# Required work
Reproduce verbatim the stretch of the Better Trap text from "How It Works" through "problem you have.".

BEGIN Text provided

The Better Trap
"Zuckerberg is going to blow in excess of a billion dollars on Threads and it will fail. Because you can't take an existing problem with an existing solution, launch exactly the same shit, tell the world it's better and have the world embrace it. Because the problem makes the solution the other way around." — Christopher Lochhead
What It Is
The Better Trap is the mistaken belief that a superior product will naturally win against an incumbent. Most entrepreneurs unconsciously make an unquestioned decision to compete in an existing market with a "better" product/service/brand, assuming that when customers see how much better their offering is, demand will follow.
This trap is seductive because it seems logical: find a proven market, build something 10x better, and customers will switch. But the data shows this rarely works. The problem creates the category and defines acceptable solutions—not the other way around.
How It Works
The Better Trap operates through several mechanisms:
Existing Problems Have Existing Solutions: When a problem is well-understood and a solution is well-established, there's no cognitive space for a new solution—even a better one. The iPhone already solves your smartphone needs. A "better" iPhone from another company doesn't solve a problem you have.

END Text provided
BEGIN Recorded data

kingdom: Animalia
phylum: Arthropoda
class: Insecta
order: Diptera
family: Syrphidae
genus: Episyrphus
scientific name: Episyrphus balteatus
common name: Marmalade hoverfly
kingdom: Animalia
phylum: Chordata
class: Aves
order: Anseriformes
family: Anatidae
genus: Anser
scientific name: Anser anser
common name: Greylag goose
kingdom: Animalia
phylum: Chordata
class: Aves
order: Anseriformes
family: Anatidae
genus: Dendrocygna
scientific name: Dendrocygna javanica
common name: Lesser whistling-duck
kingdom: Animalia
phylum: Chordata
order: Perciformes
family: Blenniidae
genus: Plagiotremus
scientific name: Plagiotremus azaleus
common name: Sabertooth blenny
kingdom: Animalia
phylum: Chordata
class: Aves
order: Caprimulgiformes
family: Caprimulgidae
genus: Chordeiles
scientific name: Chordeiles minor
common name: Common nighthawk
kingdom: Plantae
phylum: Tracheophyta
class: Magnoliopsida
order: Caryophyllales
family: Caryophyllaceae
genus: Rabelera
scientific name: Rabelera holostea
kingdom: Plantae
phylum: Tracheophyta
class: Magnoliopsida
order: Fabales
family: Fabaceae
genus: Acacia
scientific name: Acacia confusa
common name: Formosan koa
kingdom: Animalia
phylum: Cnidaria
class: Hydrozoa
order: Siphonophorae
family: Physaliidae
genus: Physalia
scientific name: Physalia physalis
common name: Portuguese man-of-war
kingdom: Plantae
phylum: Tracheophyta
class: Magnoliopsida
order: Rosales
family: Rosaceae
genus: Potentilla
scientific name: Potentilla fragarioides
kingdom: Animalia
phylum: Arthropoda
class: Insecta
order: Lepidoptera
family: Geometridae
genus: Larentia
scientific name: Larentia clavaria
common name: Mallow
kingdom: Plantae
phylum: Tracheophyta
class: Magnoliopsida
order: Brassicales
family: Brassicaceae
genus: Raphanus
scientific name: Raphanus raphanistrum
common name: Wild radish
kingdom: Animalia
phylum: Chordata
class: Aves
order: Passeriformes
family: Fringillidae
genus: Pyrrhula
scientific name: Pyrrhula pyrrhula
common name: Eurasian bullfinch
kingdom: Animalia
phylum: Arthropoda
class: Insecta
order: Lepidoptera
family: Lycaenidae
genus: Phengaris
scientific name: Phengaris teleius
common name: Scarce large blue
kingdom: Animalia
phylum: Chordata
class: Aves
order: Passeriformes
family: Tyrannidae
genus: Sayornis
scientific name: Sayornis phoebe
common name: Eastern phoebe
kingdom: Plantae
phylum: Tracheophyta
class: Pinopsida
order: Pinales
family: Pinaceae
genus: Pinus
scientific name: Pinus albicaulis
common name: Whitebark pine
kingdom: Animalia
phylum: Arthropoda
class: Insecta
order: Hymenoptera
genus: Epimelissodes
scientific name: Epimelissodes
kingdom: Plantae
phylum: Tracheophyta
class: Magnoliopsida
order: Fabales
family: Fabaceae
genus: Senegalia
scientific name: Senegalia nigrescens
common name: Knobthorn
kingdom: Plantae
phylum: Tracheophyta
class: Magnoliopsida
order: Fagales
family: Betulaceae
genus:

END Recorded data

# Solution to this problem
How It Works
The Better Trap operates through several mechanisms:
Existing Problems Have Existing Solutions: When a problem is well-understood and a solution is well-established, there's no cognitive space for a new solution—even a better one. The iPhone already solves your smartphone needs. A "better" iPhone from another company doesn't solve a problem you have.